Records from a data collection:
* * *

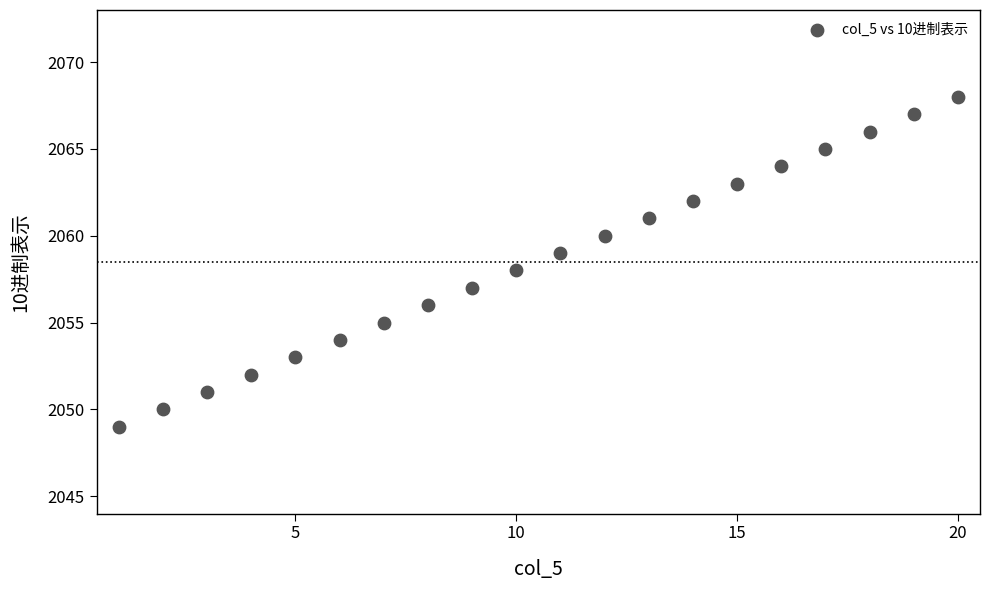

What is the range of X values (max minus min)?

19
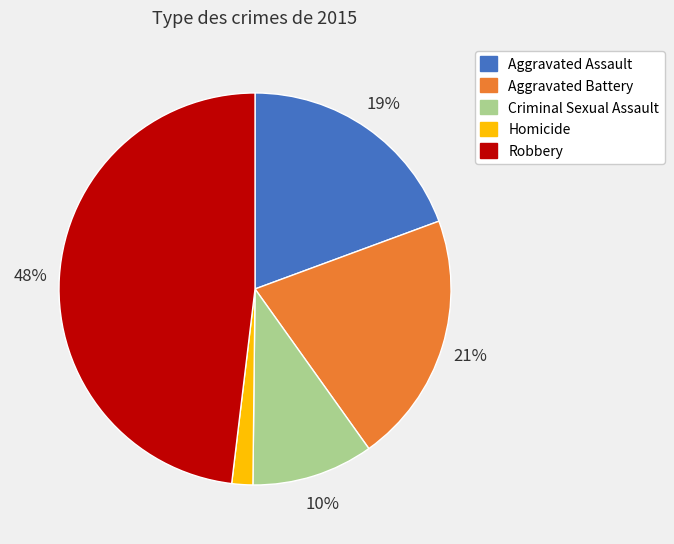

True or false: Aggravated Battery accounts for 21% of the total.

True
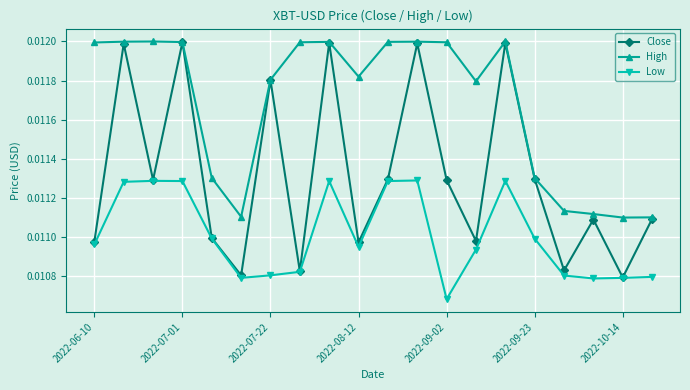

Which series has the largest total across all categories?

High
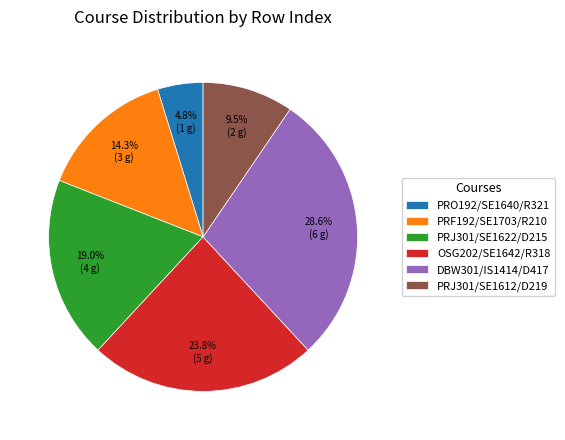

To the nearest percent, what portion does PRO192/SE1640/R321 represent?

5%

* * *

Instruction: Reproduce the data above line for line, leaving out the pictures.

Task output:
What is the range of X values (max minus min)?

19

True or false: Aggravated Battery accounts for 21% of the total.

True

Which series has the largest total across all categories?

High

To the nearest percent, what portion does PRO192/SE1640/R321 represent?

5%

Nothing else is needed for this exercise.